- [WORK TO DO]
[1] Please answer these questions about the Dataset Builder page, one line each:
(a) On which data is the automatic scaling fit?
(b) Which Chapter 7 script covers the underlying preprocessing concepts?
(c) What values does the page list for the scaler argument?
[2] Continue the Dataset Builder page from its last line.

---------- PAGE EXCERPT

ML4T Engineer
ML4T Engineer Documentation
Features, labels, alternative bars, and leakage-safe dataset preparation
Skip to content

Dataset Builder

MLDatasetBuilder provides leakage-safe dataset preparation for ML training. It handles train/test splitting, automatic scaling (fit on train only), and cross-validation integration with proper fold-level preprocessing.

Use this page when you already have features and labels and want a reusable bridge from engineered data to train/test or cross-validation folds.

Book: ML for Trading, 3rd ed. — Ch7 10_ml4t_library_ecosystem.py demonstrates MLDatasetBuilder with triple-barrier labels: features + labels in, scaled train/test split out. Ch7 02_preprocessing_pipeline.py covers the underlying preprocessing concepts.

Use the Book Guide if you want the full bridge from the Chapter 7 teaching notebooks to reusable dataset workflows in the library.

Basic Usage

from ml4t.engineer import create_dataset_builder

builder = create_dataset_builder(
    features=features_df,       # pl.DataFrame of feature columns
    labels=labels_series,       # pl.Series of target labels
    dates=dates_series,         # Optional: pl.Series of timestamps
    scaler="standard",          # "standard", "minmax", "robust", or None
)

Train/Test Split

X_train, X_test, y_train, y_test = builder.train_test_split(
    train_size=0.8,
    shuffle=False,              # Keep False for time series!

--------------------
---------- SUPPLIED DATA

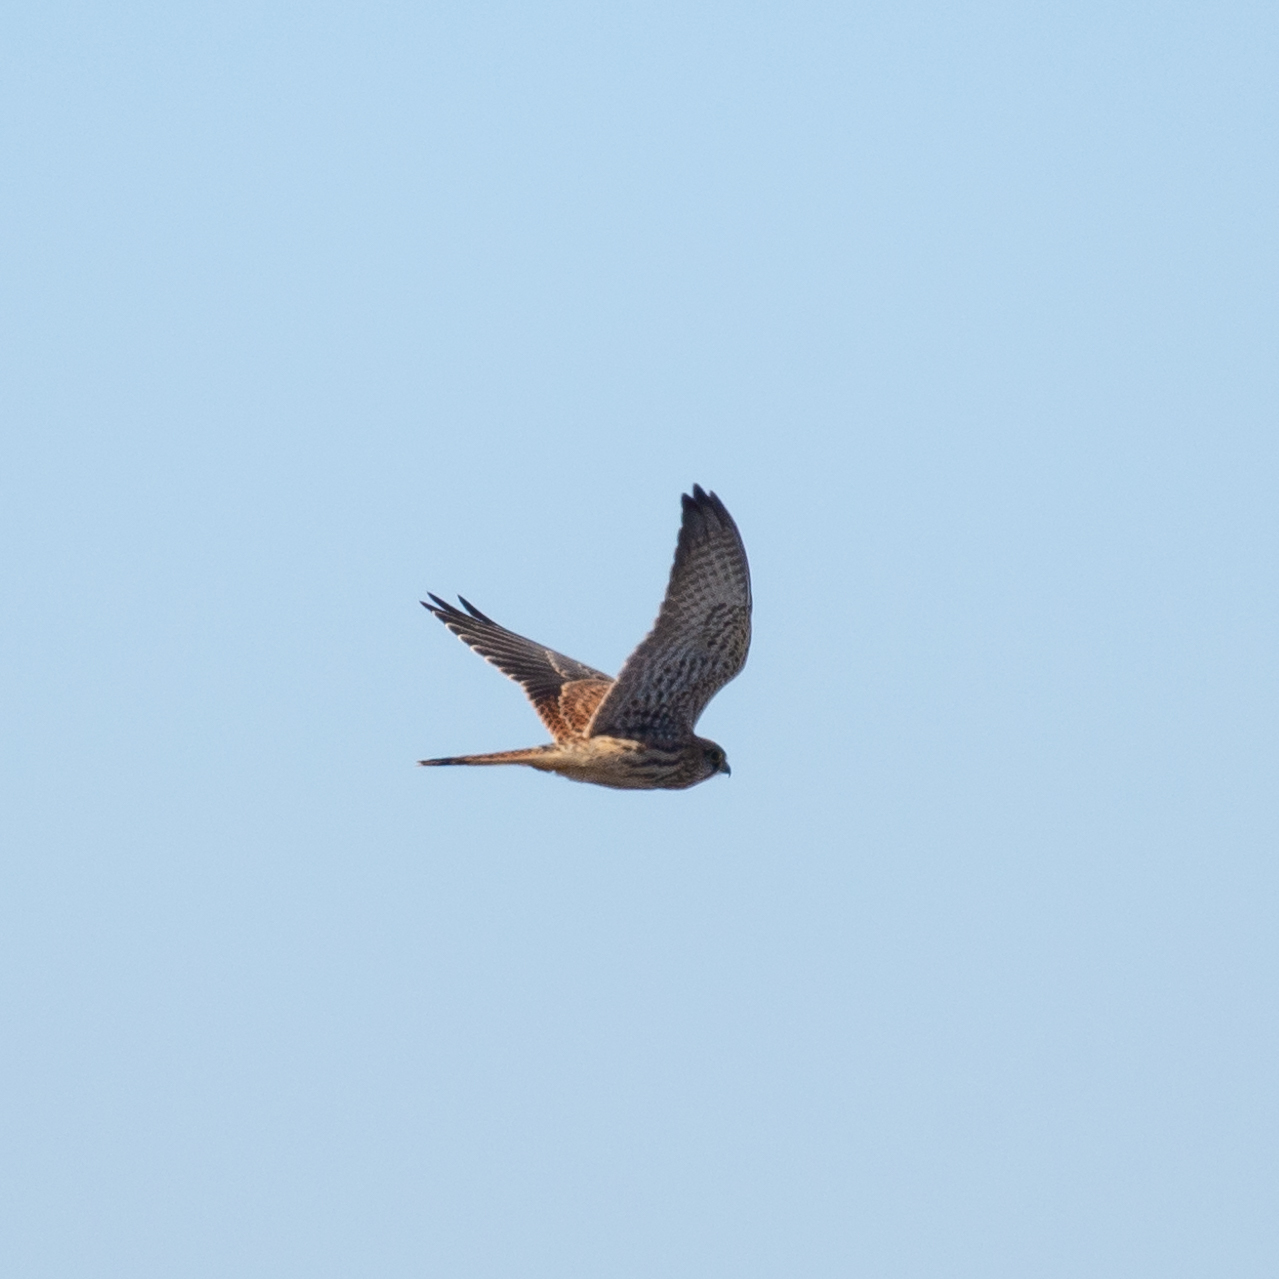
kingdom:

--------------------

- [TASK-BY-TASK OUTPUTS]
[1]
(a) The train data only.
(b) 02_preprocessing_pipeline.py
(c) "standard", "minmax", "robust", or None.

[2]
    random_state=None,
)

When a scaler is set, train_test_split automatically:

  1. Fits the scaler on X_train only
  2. Transforms both X_train and X_test using training statistics
  3. Returns scaled DataFrames

This prevents information leakage by construction.

Dataset Info

info = builder.info
# DatasetInfo(
#     n_samples=2516,
#     n_features=45,
#     feature_names=["rsi", "macd", "atr", ...],
#     label_name="label",
#     has_dates=True,
# )

Scaler Configuration

from ml4t.engineer.preprocessing import StandardScaler, MinMaxScaler, RobustScaler

# Via string shorthand
builder = create_dataset_builder(features, labels, scaler="standard")
builder = create_dataset_builder(features, labels, scaler="robust")
builder = create_dataset_builder(features, labels, scaler="minmax")
builder = create_dataset_builder(features, labels, scaler=None)  # No scaling

# Via scaler instance (custom parameters)
builder = create_dataset_builder(
    features, labels,
    scaler=RobustScaler(quantile_range=(10.0, 90.0)),
)

# Change scaler after construction
builder.set_scaler(MinMaxScaler(feature_range=(0, 1)))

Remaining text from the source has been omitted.